§ **RECORD EXTRACTS**:
----------

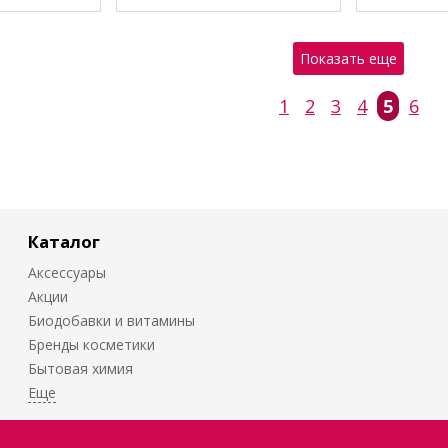
Показать еще
1
2
3
4
5
6
Каталог
Аксессуары
Акции
Биодобавки и витамины
Бренды косметики
Бытовая химия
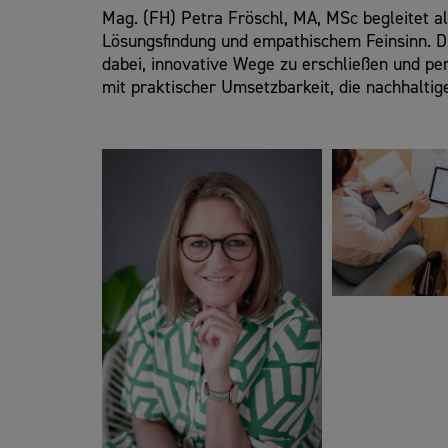
Mag. (FH) Petra Fröschl, MA, MSc begleitet al
Lösungsfindung und empathischem Feinsinn. Du
dabei, innovative Wege zu erschließen und per
mit praktischer Umsetzbarkeit, die nachhaltig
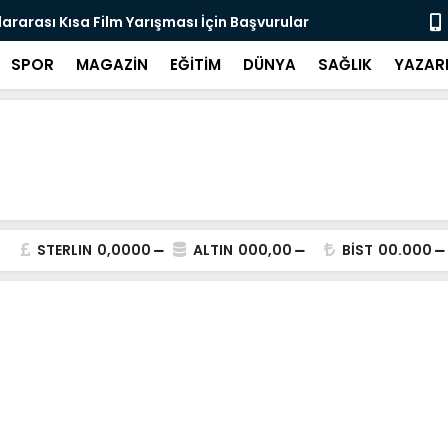
lararası Kısa Film Yarışması İçin Başvurular
BAHÇELİ'DE
SPOR
MAGAZİN
EĞİTİM
DÜNYA
SAĞLIK
YAZAR
STERLIN
0,0000
ALTIN
000,00
BİST
00.000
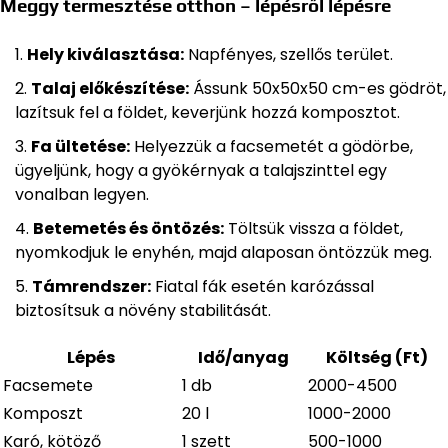
Meggy termesztése otthon – lépésről lépésre
Hely kiválasztása:
Napfényes, szellős terület.
Talaj előkészítése:
Ássunk 50x50x50 cm-es gödröt,
lazítsuk fel a földet, keverjünk hozzá komposztot.
Fa ültetése:
Helyezzük a facsemetét a gödörbe,
ügyeljünk, hogy a gyökérnyak a talajszinttel egy
vonalban legyen.
Betemetés és öntözés:
Töltsük vissza a földet,
nyomkodjuk le enyhén, majd alaposan öntözzük meg.
Támrendszer:
Fiatal fák esetén karózással
biztosítsuk a növény stabilitását.
Lépés
Idő/anyag
Költség (Ft)
Facsemete
1 db
2000-4500
Komposzt
20 l
1000-2000
Karó, kötöző
1 szett
500-1000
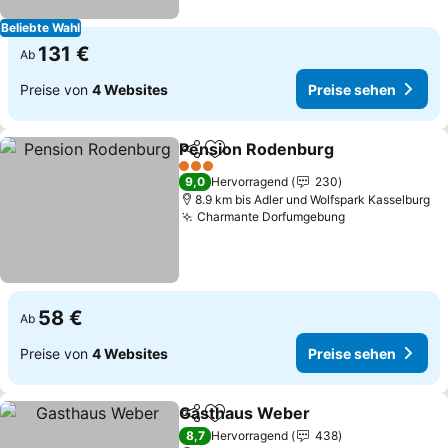
Beliebte Wahl
131 €
Ab
Preise von
4 Websites
Preise sehen
Pension Rodenburg
Teilen
Zu Favoriten hinzufügen
Preise
3 Sterne
9,0
Hervorragend
230
8.9 km bis Adler und Wolfspark Kasselburg
Charmante Dorfumgebung
Preise sehen
58 €
Ab
Preise von
4 Websites
Preise sehen
Gasthaus Weber
Teilen
Zu Favoriten hinzufügen
Preise se
8,7
Hervorragend
438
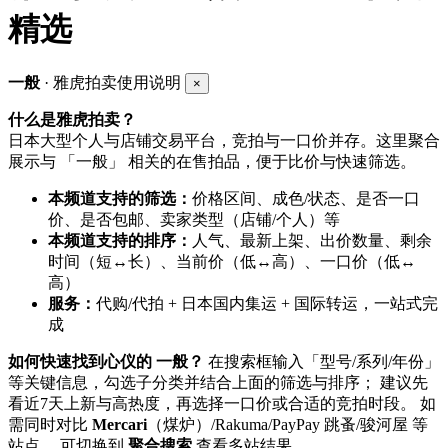
精选
一般
· 雅虎拍卖使用说明
×
什么是雅虎拍卖？
日本大型个人与店铺交易平台，竞拍与一口价并存。这里聚合
展示与 「一般」 相关的在售拍品，便于比价与快速筛选。
本频道支持的筛选：
价格区间、成色/状态、是否一口
价、是否包邮、卖家类型（店铺/个人）等
本频道支持的排序：
人气、最新上架、出价数量、剩余
时间（短↔长）、当前价（低↔高）、一口价（低↔
高）
服务：
代购/代拍 + 日本国内集运 + 国际转运，一站式完
成
如何快速找到心仪的 一般？
在搜索框输入「型号/系列/年份」
等关键信息，勾选子分类并结合上面的筛选与排序； 建议先
看近7天上新与高热度，再选择一口价或合适的竞拍时段。 如
需同时对比
Mercari
（煤炉）/Rakuma/PayPay 跳蚤/骏河屋 等
站点， 可切换到
聚合搜索
查看多站结果。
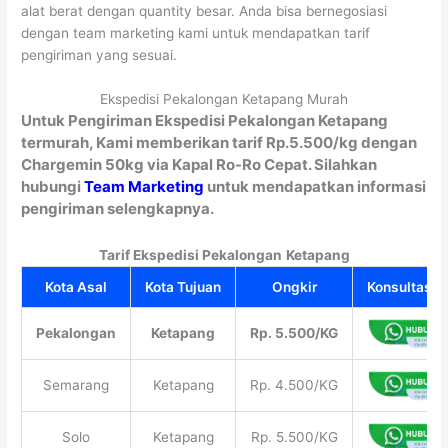
alat berat dengan quantity besar. Anda bisa bernegosiasi
dengan team marketing kami untuk mendapatkan tarif
pengiriman yang sesuai.
Ekspedisi Pekalongan Ketapang Murah
Untuk Pengiriman Ekspedisi Pekalongan Ketapang
termurah, Kami memberikan tarif Rp.5.500/kg dengan
Chargemin 50kg via Kapal Ro-Ro Cepat. Silahkan
hubungi
Team Marketing
untuk mendapatkan informasi
pengiriman selengkapnya.
Tarif Ekspedisi Pekalongan
Ketapang
Kota Asal
Kota Tujuan
Ongkir
Konsultasi G
Pekalongan
Ketapang
Rp. 5.500/KG
Semarang
Ketapang
Rp. 4.500/KG
Solo
Ketapang
Rp. 5.500/KG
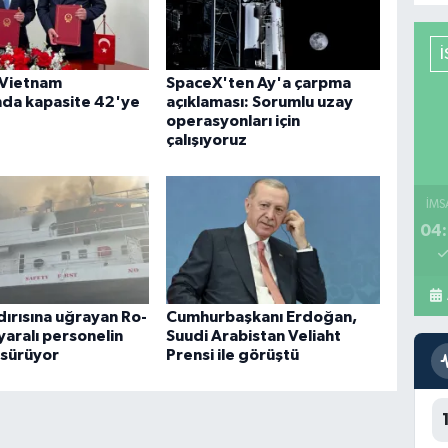
-Vietnam
SpaceX'ten Ay'a çarpma
nda kapasite 42'ye
açıklaması: Sorumlu uzay
operasyonları için
çalışıyoruz
İMS
04:
dırısına uğrayan Ro-
Cumhurbaşkanı Erdoğan,
yaralı personelin
Suudi Arabistan Veliaht
 sürüyor
Prensi ile görüştü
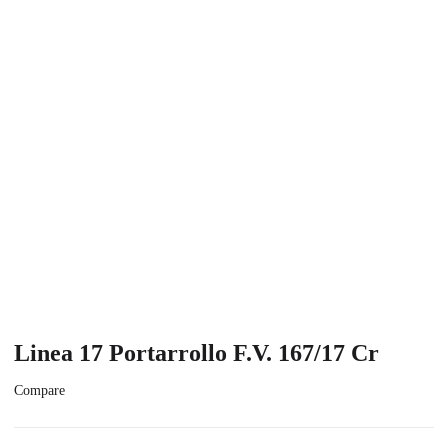
Linea 17 Portarrollo F.V. 167/17 Cr
Compare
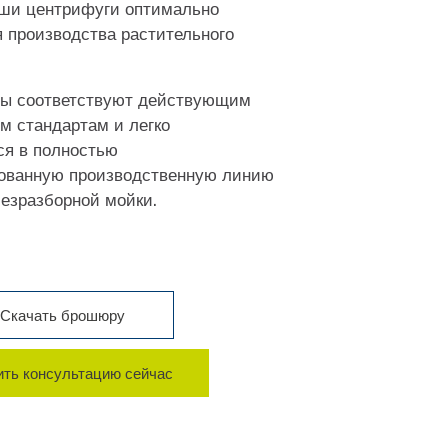
ши центрифуги оптимально
 производства растительного
ы соответствуют действующим
м стандартам и легко
ся в полностью
ованную производственную линию
безразборной мойки.
Скачать брошюру
ть консультацию сейчас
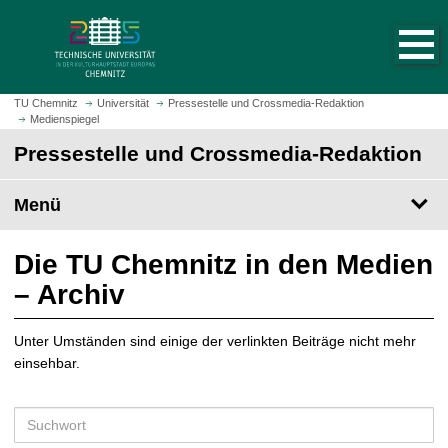
S
S
t
p
a
r
r
i
t
n
TU Chemnitz
Universität
Pressestelle und Crossmedia-Redaktion
s
Medienspiegel
g
e
e
Pressestelle und Crossmedia-Redaktion
i
z
t
u
Menü
e
m
a
H
u
a
Die TU Chemnitz in den Medien
f
u
– Archiv
r
p
u
t
f
Unter Umständen sind einige der verlinkten Beiträge nicht mehr
i
e
einsehbar.
n
n
h
a
S
l
u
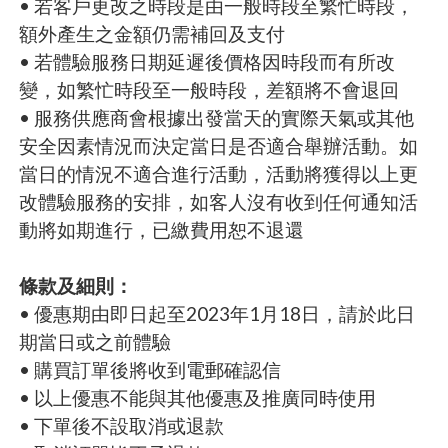
• 若客戶更改之時段是由一般時段至繁忙時段，
額外產生之金額仍需補回及支付
• 若體驗服務日期延遲後價格因時段而有所改
變，如繁忙時段至一般時段，差額將不會退回
• 服務供應商會根據出發當天的實際天氣或其他
安全因素情況而決定當日是否適合舉辦活動。如
當日的情況不適合進行活動，活動將獲得以上更
改體驗服務的安排，如客人沒有收到任何通知活
動將如期進行，已繳費用恕不退還
條款及細則：
• 優惠期由即日起至2023年1月18日，請於此日
期當日或之前體驗
• 購買訂單後將收到電郵確認信
• 以上優惠不能與其他優惠及推廣同時使用
• 下單後不設取消或退款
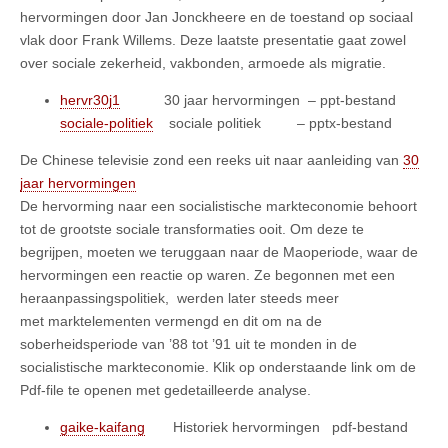
hervormingen door Jan Jonckheere en de toestand op sociaal
vlak door Frank Willems. Deze laatste presentatie gaat zowel
over sociale zekerheid, vakbonden, armoede als migratie.
hervr30j1
30 jaar hervormingen – ppt-bestand
sociale-politiek
sociale politiek – pptx-bestand
De Chinese televisie zond een reeks uit naar aanleiding van
30
jaar hervormingen
De hervorming naar een socialistische markteconomie behoort
tot de grootste sociale transformaties ooit. Om deze te
begrijpen, moeten we teruggaan naar de Maoperiode, waar de
hervormingen een reactie op waren. Ze begonnen met een
heraanpassingspolitiek, werden later steeds meer
met marktelementen vermengd en dit om na de
soberheidsperiode van ’88 tot ’91 uit te monden in de
socialistische markteconomie. Klik op onderstaande link om de
Pdf-file te openen met gedetailleerde analyse.
gaike-kaifang
Historiek hervormingen pdf-bestand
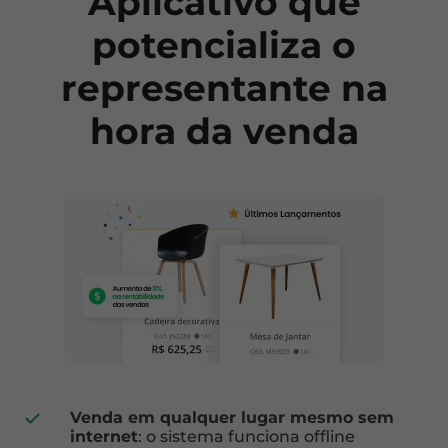
Aplicativo que
potencializa o
representante na
hora da venda
Venda em qualquer lugar mesmo sem
internet
: o sistema funciona offline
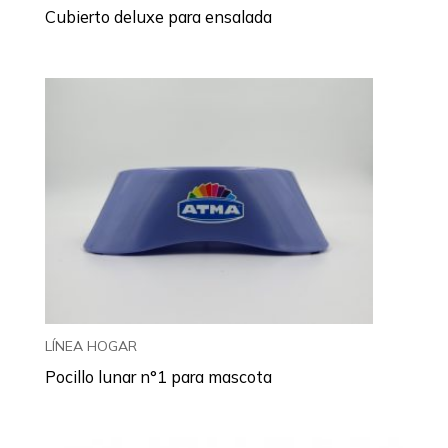
Cubierto deluxe para ensalada
LÍNEA HOGAR
Pocillo lunar n°1 para mascota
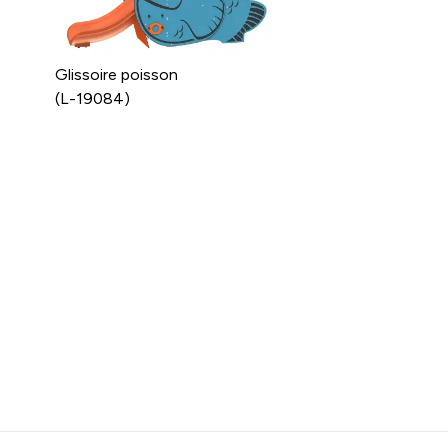
Glissoire poisson
(L-19084)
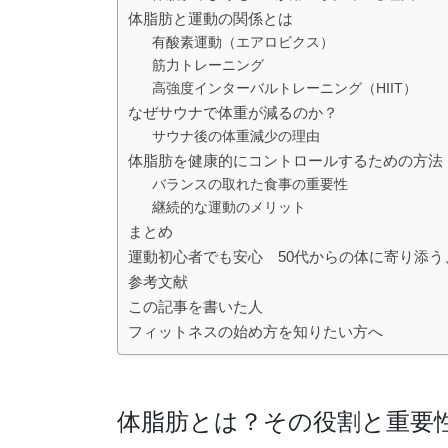
体脂肪と運動の関係とは
有酸素運動（エアロビクス）
筋力トレーニング
高強度インターバルトレーニング（HIIT）
なぜサウナで体重が減るのか？
サウナ後の体重減少の理由
体脂肪を健康的にコントロールするための方法
バランスの取れた食事の重要性
継続的な運動のメリット
まとめ
運動初心者でも安心 50代からの体に寄り添
参考文献
この記事を書いた人
フィットネスの始め方を知りたい方へ
体脂肪とは？その役割と重要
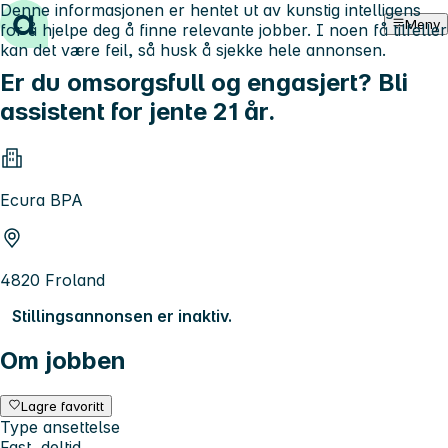
Denne informasjonen er hentet ut av kunstig intelligens
Hopp til innhold
Meny
for å hjelpe deg å finne relevante jobber. I noen få tilfeller
kan det være feil, så husk å sjekke hele annonsen.
Er du omsorgsfull og engasjert? Bli
assistent for jente 21 år.
Ecura BPA
4820 Froland
Stillingsannonsen er inaktiv.
Om jobben
Lagre favoritt
Type ansettelse
Fast, deltid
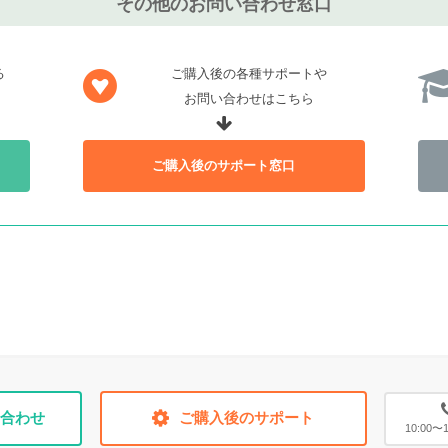
その他のお問い合わせ窓口
る
ご購入後の各種サポートや
お問い合わせはこちら
ご購入後のサポート窓口
合わせ
ご購入後のサポート
10:00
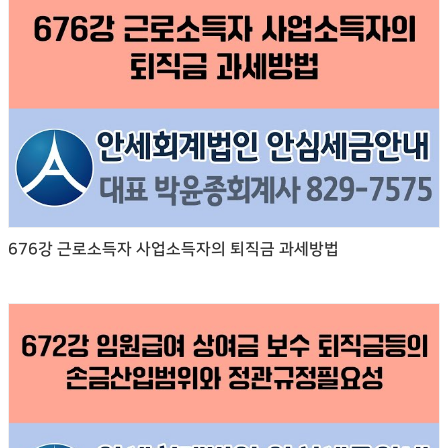
676강 근로소득자 사업소득자의 퇴직금 과세방법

----------

§ **EXERCISE DIRECTIONS**:
The answer should consist of all lines from the records above that hold the word "Ekspedisi".

§ **TASK RESPONSE**:
Ekspedisi Pekalongan Ketapang Murah
Untuk Pengiriman Ekspedisi Pekalongan Ketapang
Tarif Ekspedisi Pekalongan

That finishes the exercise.